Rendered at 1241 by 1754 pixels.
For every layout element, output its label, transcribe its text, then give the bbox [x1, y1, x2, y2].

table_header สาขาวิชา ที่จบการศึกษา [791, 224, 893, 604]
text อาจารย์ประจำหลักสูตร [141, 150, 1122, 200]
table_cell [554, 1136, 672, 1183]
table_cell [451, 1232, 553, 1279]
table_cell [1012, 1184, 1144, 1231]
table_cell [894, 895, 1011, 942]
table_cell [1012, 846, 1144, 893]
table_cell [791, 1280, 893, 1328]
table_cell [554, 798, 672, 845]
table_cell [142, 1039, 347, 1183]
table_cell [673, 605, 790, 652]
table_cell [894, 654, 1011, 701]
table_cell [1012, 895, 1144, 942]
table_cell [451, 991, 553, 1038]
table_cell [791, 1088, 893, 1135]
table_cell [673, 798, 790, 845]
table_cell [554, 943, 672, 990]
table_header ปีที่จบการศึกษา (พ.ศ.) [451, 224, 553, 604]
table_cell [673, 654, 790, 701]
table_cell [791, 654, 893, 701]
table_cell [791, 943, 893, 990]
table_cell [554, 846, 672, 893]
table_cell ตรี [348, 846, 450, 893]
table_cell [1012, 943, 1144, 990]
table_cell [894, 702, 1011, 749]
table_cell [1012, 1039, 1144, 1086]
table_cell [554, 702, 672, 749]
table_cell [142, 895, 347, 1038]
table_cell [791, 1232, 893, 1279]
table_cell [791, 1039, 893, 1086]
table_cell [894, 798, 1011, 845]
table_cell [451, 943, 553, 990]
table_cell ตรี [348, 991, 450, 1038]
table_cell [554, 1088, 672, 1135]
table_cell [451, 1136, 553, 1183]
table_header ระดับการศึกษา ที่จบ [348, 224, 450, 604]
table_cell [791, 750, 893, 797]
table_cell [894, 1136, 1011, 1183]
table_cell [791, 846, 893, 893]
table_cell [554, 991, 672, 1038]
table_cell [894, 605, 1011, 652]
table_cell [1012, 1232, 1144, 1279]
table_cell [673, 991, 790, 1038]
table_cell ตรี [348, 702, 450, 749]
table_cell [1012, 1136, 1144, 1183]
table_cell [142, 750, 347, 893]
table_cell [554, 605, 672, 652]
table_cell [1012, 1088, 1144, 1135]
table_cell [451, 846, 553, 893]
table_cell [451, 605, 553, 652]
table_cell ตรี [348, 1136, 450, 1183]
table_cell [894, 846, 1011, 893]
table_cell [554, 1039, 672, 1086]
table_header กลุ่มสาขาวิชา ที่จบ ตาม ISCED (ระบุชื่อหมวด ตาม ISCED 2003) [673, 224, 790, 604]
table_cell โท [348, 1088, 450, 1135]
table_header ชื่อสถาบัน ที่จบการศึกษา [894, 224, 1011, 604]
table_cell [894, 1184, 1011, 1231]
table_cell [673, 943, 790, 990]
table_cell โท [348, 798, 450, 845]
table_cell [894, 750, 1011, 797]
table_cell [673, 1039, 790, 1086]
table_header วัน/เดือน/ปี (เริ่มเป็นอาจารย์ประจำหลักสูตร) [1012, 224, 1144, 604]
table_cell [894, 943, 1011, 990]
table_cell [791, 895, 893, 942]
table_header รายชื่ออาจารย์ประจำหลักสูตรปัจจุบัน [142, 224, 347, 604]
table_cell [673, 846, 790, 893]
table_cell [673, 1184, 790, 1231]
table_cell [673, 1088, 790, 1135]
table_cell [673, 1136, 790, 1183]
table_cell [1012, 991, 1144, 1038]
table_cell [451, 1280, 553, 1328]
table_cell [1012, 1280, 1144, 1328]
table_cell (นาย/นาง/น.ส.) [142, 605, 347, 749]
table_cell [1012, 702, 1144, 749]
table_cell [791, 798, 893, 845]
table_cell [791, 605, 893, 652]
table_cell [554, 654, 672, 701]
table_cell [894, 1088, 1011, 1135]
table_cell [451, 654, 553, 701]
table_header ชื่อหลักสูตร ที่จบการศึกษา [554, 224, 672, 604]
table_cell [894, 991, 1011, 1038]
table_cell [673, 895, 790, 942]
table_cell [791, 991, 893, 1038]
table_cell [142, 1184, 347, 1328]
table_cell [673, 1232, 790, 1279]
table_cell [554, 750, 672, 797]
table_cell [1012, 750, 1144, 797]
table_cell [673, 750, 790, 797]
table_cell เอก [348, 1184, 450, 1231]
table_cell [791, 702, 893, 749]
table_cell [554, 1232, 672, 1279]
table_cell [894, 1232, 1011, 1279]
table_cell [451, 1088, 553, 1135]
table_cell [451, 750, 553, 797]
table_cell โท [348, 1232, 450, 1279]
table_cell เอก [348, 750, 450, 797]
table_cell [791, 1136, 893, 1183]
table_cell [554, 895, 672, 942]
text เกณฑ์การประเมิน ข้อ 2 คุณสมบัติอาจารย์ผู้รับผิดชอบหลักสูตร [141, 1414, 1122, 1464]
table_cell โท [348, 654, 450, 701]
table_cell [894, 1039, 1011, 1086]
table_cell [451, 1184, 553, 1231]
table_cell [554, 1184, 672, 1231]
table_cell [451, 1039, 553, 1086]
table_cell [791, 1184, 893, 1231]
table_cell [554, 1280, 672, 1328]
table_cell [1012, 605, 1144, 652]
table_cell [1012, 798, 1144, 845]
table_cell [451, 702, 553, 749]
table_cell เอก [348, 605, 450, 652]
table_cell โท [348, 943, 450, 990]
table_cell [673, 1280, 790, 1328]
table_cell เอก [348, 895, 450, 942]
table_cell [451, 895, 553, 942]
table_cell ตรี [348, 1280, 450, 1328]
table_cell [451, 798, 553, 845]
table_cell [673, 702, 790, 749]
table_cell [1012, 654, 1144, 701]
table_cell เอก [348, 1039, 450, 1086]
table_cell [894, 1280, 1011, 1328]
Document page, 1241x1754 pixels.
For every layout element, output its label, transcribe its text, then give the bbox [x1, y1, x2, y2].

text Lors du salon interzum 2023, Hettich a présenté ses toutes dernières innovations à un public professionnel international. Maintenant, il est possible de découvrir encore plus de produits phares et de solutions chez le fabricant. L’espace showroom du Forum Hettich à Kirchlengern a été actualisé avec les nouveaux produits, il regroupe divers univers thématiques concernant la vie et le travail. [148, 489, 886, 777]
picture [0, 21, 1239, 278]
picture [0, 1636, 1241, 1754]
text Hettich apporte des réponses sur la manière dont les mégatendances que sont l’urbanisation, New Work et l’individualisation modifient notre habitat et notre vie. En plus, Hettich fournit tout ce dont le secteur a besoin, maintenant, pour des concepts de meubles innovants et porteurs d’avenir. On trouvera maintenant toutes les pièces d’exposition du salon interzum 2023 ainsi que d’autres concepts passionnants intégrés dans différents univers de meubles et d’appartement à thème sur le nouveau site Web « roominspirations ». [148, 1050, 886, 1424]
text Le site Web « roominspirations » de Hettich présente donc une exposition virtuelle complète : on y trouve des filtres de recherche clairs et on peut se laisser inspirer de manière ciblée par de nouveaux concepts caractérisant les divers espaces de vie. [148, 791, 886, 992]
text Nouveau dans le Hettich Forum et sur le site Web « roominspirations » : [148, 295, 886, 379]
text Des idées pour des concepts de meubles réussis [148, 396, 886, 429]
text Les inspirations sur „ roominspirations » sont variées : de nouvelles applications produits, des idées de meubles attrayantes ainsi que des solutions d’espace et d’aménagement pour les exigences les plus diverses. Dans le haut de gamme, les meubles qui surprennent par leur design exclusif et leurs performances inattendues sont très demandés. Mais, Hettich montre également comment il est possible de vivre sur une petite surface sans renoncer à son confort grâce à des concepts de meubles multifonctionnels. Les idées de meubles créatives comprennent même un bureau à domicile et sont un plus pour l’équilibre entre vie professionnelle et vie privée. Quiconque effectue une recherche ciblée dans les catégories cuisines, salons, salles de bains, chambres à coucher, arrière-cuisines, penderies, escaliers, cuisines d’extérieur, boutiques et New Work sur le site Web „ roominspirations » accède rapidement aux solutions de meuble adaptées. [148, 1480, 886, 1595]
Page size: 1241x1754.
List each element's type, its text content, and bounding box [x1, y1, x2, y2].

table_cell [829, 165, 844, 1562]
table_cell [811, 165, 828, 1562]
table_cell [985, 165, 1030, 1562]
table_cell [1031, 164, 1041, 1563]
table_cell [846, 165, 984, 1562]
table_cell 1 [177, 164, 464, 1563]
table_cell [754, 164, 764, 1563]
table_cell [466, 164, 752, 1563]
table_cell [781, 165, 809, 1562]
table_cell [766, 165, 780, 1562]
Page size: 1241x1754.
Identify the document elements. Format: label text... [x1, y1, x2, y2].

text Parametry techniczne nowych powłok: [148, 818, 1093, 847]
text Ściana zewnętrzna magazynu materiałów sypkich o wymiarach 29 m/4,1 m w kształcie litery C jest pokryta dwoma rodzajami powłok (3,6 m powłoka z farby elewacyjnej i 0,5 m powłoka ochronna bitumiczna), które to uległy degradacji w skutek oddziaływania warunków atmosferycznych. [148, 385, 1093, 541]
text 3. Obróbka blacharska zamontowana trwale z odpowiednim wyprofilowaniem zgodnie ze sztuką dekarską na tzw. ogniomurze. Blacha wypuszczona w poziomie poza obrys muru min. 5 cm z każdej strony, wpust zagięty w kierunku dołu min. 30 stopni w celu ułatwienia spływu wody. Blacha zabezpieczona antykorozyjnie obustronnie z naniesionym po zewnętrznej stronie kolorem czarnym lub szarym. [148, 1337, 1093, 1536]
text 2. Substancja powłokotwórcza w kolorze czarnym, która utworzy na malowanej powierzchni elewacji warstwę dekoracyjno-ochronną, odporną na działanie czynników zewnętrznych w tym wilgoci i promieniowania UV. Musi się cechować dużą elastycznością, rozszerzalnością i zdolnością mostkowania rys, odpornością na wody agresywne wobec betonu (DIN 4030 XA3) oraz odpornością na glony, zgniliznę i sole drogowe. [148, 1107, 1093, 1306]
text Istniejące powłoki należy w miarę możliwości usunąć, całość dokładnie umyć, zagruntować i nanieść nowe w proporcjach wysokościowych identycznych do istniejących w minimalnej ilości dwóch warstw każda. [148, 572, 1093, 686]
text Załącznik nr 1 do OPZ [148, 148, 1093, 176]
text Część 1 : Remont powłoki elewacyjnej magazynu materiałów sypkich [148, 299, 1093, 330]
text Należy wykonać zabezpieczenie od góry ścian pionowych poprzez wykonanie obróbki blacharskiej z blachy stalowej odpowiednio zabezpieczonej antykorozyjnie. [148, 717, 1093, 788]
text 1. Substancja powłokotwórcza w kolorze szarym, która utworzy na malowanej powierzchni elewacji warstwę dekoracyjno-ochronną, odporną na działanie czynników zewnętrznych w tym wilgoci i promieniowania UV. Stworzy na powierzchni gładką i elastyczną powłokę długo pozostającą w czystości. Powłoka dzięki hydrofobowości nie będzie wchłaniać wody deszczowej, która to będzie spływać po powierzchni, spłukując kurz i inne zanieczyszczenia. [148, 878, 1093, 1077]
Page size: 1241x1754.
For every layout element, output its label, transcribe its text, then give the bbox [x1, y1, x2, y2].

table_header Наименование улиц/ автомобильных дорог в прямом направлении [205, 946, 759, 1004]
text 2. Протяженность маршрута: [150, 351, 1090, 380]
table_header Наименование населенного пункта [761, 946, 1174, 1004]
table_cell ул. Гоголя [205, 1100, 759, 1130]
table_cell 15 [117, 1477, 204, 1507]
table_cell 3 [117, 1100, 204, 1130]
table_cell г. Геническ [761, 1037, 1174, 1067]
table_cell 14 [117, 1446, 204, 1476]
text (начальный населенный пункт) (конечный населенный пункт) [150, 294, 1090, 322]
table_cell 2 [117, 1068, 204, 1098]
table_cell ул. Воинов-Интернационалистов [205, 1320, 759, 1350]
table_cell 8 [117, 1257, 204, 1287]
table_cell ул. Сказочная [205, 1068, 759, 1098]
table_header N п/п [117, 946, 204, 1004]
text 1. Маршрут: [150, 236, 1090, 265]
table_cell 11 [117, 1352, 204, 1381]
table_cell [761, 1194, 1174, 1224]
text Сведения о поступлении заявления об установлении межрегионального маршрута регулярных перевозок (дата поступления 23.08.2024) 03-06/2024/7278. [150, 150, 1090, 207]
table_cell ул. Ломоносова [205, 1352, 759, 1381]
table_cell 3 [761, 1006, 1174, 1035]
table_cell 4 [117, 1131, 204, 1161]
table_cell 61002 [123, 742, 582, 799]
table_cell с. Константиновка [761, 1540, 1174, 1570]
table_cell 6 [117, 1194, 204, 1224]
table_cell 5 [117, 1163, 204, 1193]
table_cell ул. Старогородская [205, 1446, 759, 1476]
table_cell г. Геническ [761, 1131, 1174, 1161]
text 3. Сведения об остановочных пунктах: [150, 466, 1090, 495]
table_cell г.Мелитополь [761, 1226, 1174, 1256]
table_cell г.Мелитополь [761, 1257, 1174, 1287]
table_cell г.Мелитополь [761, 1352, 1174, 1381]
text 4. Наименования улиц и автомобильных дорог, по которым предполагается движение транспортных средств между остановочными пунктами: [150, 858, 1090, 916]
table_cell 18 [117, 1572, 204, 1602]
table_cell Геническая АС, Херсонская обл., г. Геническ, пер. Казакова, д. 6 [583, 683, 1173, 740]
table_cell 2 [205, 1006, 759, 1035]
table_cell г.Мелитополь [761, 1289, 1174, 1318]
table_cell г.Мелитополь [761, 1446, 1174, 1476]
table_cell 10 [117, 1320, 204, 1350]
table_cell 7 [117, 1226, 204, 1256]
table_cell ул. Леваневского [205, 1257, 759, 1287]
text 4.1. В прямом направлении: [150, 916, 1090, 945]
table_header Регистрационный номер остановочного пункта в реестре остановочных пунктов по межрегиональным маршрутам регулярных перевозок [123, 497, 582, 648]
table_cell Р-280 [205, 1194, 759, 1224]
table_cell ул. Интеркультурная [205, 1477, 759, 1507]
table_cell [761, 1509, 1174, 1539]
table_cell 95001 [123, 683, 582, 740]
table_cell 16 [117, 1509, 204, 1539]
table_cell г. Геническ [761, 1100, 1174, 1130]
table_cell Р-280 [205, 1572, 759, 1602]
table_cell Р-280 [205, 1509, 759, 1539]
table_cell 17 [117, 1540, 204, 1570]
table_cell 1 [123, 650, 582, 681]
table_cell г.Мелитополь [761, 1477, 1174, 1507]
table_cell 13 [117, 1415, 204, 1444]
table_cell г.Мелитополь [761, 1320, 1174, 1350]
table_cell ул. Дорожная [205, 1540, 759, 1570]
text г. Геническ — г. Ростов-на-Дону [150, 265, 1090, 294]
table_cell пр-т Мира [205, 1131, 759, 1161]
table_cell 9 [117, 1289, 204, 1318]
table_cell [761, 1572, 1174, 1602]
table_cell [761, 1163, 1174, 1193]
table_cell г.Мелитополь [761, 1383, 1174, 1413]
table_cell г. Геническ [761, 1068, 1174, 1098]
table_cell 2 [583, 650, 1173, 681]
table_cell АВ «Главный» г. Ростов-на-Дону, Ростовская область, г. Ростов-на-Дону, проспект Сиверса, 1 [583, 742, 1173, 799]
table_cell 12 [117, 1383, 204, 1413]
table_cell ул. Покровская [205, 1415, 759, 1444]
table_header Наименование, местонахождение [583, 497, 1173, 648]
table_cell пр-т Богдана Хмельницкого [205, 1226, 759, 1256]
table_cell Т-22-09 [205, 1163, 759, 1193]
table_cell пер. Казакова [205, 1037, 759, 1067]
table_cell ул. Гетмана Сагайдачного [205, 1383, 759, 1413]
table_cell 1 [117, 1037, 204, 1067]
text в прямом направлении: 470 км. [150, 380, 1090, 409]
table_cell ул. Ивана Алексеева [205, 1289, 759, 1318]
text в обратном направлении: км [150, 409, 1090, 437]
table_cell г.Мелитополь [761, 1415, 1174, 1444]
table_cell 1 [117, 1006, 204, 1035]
===
— ACTIVITY —
Which lines of the listing contain the string "дорог"? Copy each of them.

— OUTPUT BELOW —
table_header Наименование улиц/ автомобильных дорог в прямом направлении [205, 946, 759, 1004]
text 4. Наименования улиц и автомобильных дорог, по которым предполагается движение транспортных средств между остановочными пунктами: [150, 858, 1090, 916]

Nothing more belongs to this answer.